Alias, of course, is famous for killing of some of its more popular characters and then bringing them back again through extraordinary means, some of which bordering on sci-fi Mission Impossible. We have had bad guys coming back looking like the dead good guys through some kind of DNA matrix (don't make me explain it!) plastic surgery. We have had a dead mother that faked her own death. We have had a serum that can make a guy look dead and then revived with an injection (think Romeo and Juliet poison).
But always, the hero and heroine, Vaughn and Sydney, remained steadfastly ALIVE and star-crossed covert operatives in love. This season, Vaughn is gone. Most of TV-land fanatics are horrified because it's always been Vaughn and Sydney for-evah, and that's the way it should be in a romance.
So the question to many fans who don't read spoilers is, is whether Vaughn truly dead or not. Let me also add that the episode shown had Vaughn riddled by machine gun bullets so if he does come back in the real world, it's probably without many sections of his internal organs. But hey, this is Alias, the show with a touch of sci-fi and paranormal predictions in them.
As a romance writer, the subject of killing off the hero is a taboo area. You can't kill of the hero, not in this book, or in later books.
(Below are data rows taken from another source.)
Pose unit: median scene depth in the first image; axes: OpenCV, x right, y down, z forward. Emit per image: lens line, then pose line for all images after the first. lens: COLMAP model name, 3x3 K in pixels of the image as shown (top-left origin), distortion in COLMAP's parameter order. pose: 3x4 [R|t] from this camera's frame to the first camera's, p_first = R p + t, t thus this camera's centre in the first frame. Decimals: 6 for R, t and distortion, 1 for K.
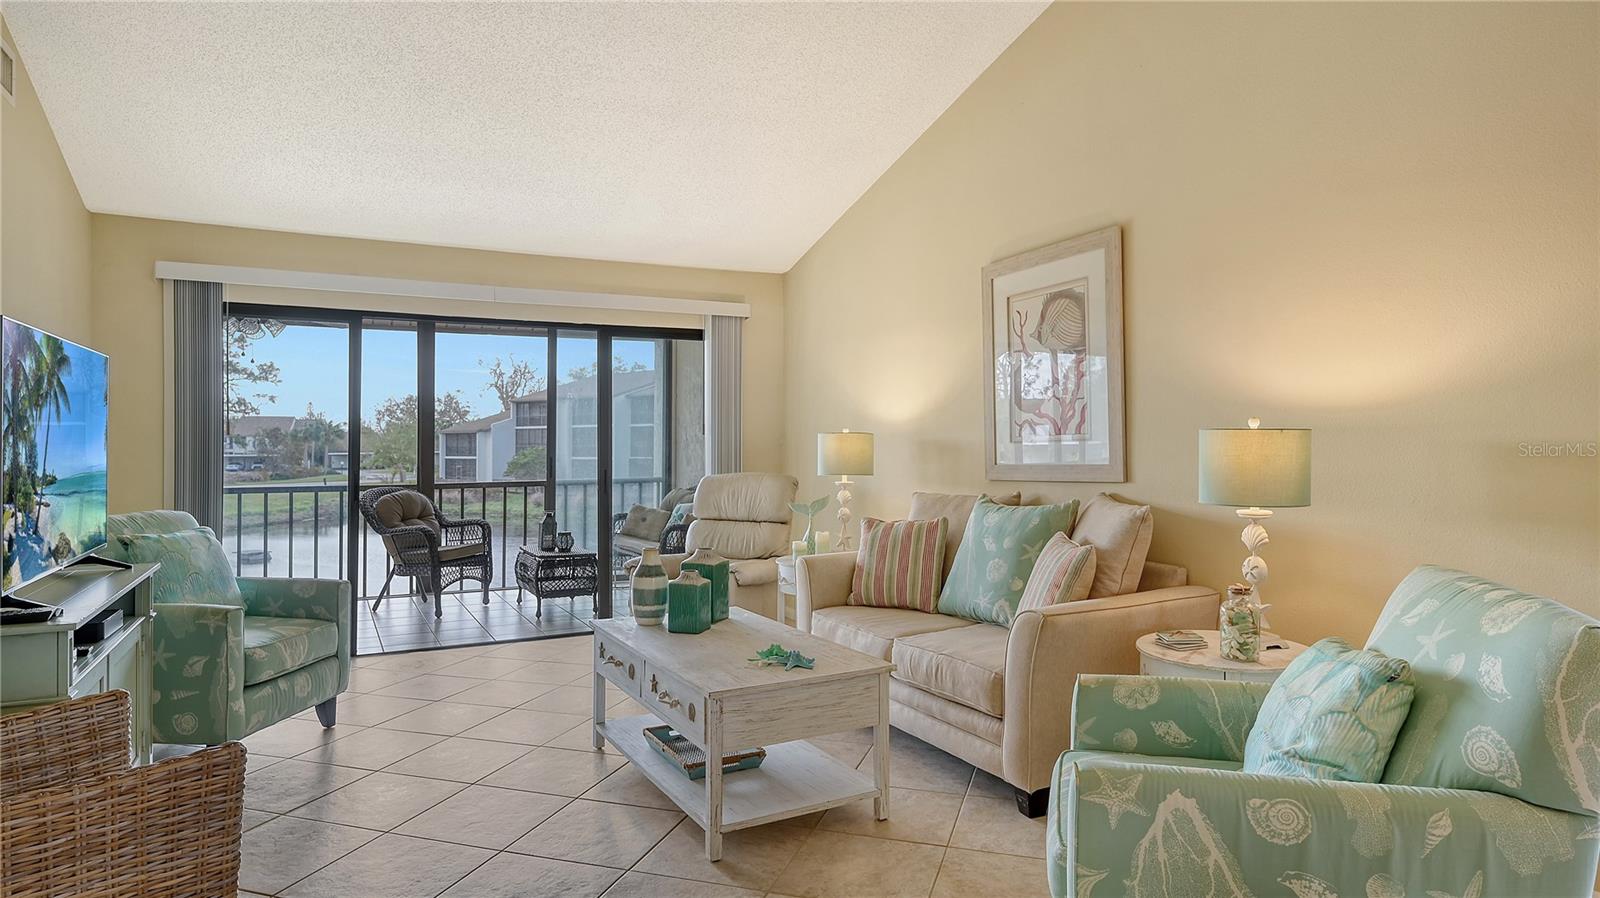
lens RADIAL K [[923.8, 0, 815.6], [0, 923.8, 441.2], [0, 0, 1]] dist [-0.001827, 0.000274]
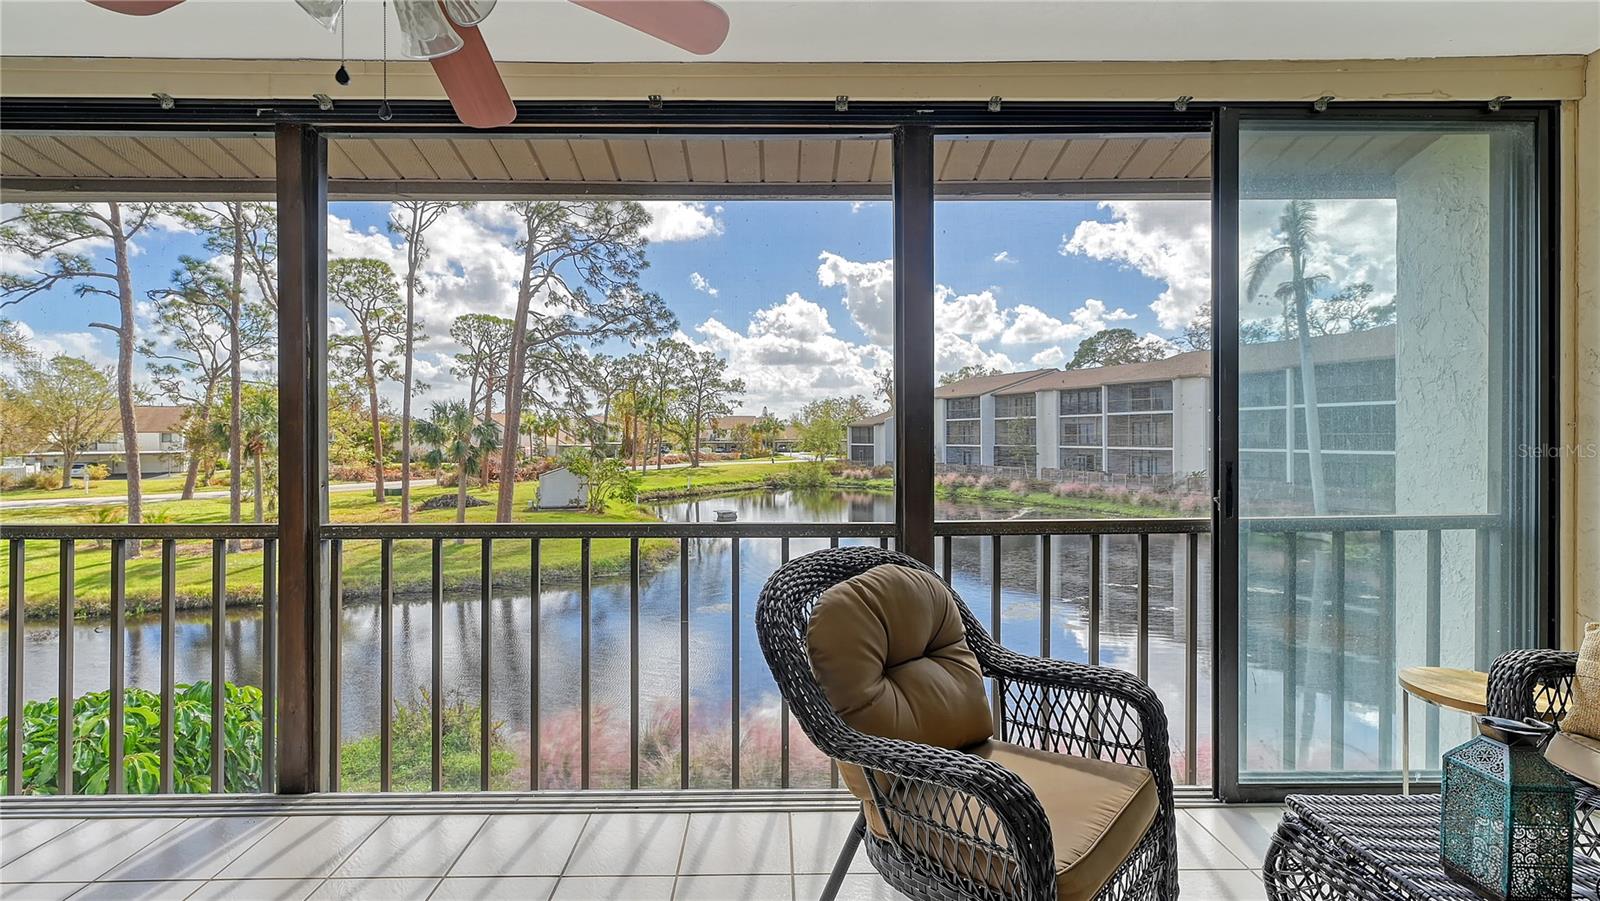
lens RADIAL K [[687.0, 0, 779.3], [0, 687.0, 438.4], [0, 0, 1]] dist [0.001527, 0.000392]
pose [[0.886604, 0.001551, -0.462527, -0.568375], [0.002462, 0.999964, 0.008072, 0.008843], [0.462523, -0.008295, 0.886569, 1.187612]]
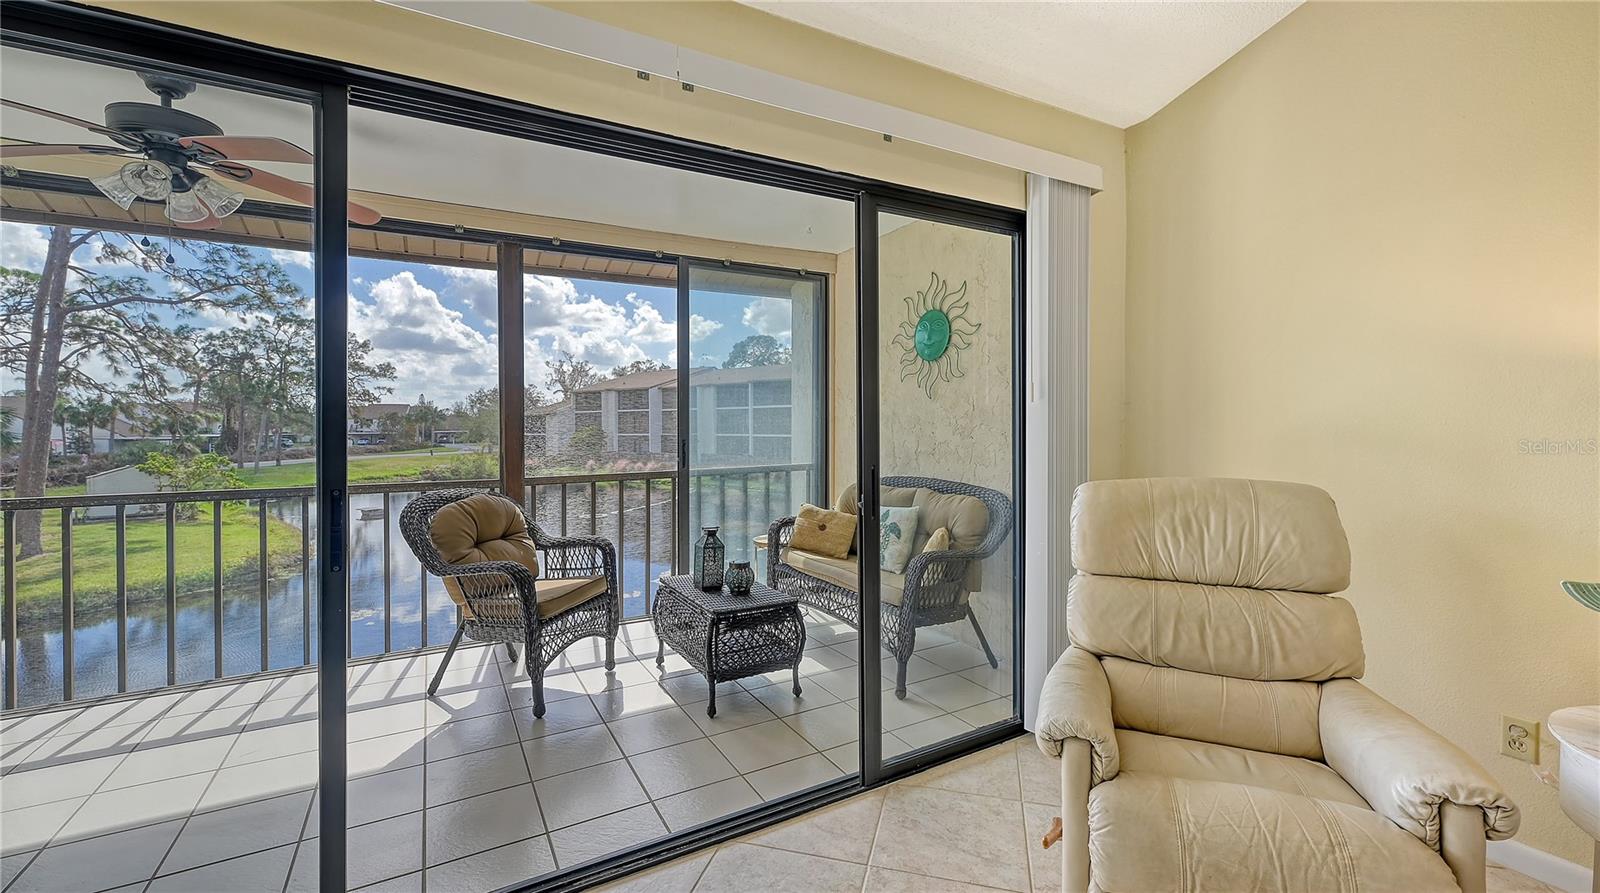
lens RADIAL K [[655.6, 0, 798.8], [0, 655.6, 431.8], [0, 0, 1]] dist [0.000951, 0.000267]
pose [[0.999809, -0.002264, 0.019433, -0.364295], [0.001972, 0.999884, 0.015073, 0.006116], [-0.019465, -0.015032, 0.999698, 0.847559]]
It has been done before but the outpouring of hate and horror by romance readers remain absolute--if any writer does it, be prepared for the lash of emails and online posts warning other readers NOT to buy your book because of the hero's demise.
As a writer, I have to explore the reasons why a writer chooses to do this. It isn't an easy thing to kill off one's hero in a romance; you're, after all, half-way in love with him yourself. Why does the writer feel a need to end the happily-ever-after couple's happiness and even restart a whole new romance for the surviving half?
It's not, I'm sure, because the writer is out of ideas. Most uber-writers have drawerfuls of ideas for future plots. So why pull out the "kill the hero/heroine" card? Imagine if I have Stash killed off in a later book. Marlena would be unstoppable in her anger. Yeah, it would be a challenge to write such a book but in a romance, what would I accomplish? To show that there is always another type of happy ending, one that is just as complete, yet different, from the first one?
It doesn't feel right in a romance, does it? A love story--woman's fiction, I believe they call it these days--yes, that's totally possible because that usually is a story of a woman's empowerment, refinding herself, so to speak. Deviation from the romance genre themes is acceptable.But romance comes with a guarantee; the reader is giving her trust to the writer to take her through a journey of love that ends with a happily-ever-after. If you break that covenant, then you're taking away your reader's suspension of disbelief.
It's this uniqueness in the genre that a romance writer has to preserve. And be proud of. Many critics sneer at the happily-ever-after, at the focus on the couple's journey instead of plot, at the "romance" because like Oprah said, "it's not the real world, honey." Yet millions of readers buy the stories for their end that HEA ending, so what gives?
And then comes an author who decides to kill off one of the main characters in another book, and give another HEA. It's not working for me in Alias and I don't think it'll work in a romance. I miss the romance between Vaughn and Sydney, the idea that no matter how tough their world is, their love is real and for-evah, and besides that, the writers of that show had nurtured the whole relationship for four years. And in the fifth year, for some unknown reason, bang-bang, Vaughn was killed in the first episode.
Again, I sit and wonder--why did the writers do it? Shock value? Progression of a character? Exploration of pissed-off pregnant kickass heroine's hormonal rages? I don't know. But it isn't working. It's depressing. And that's not what a romance is, is it?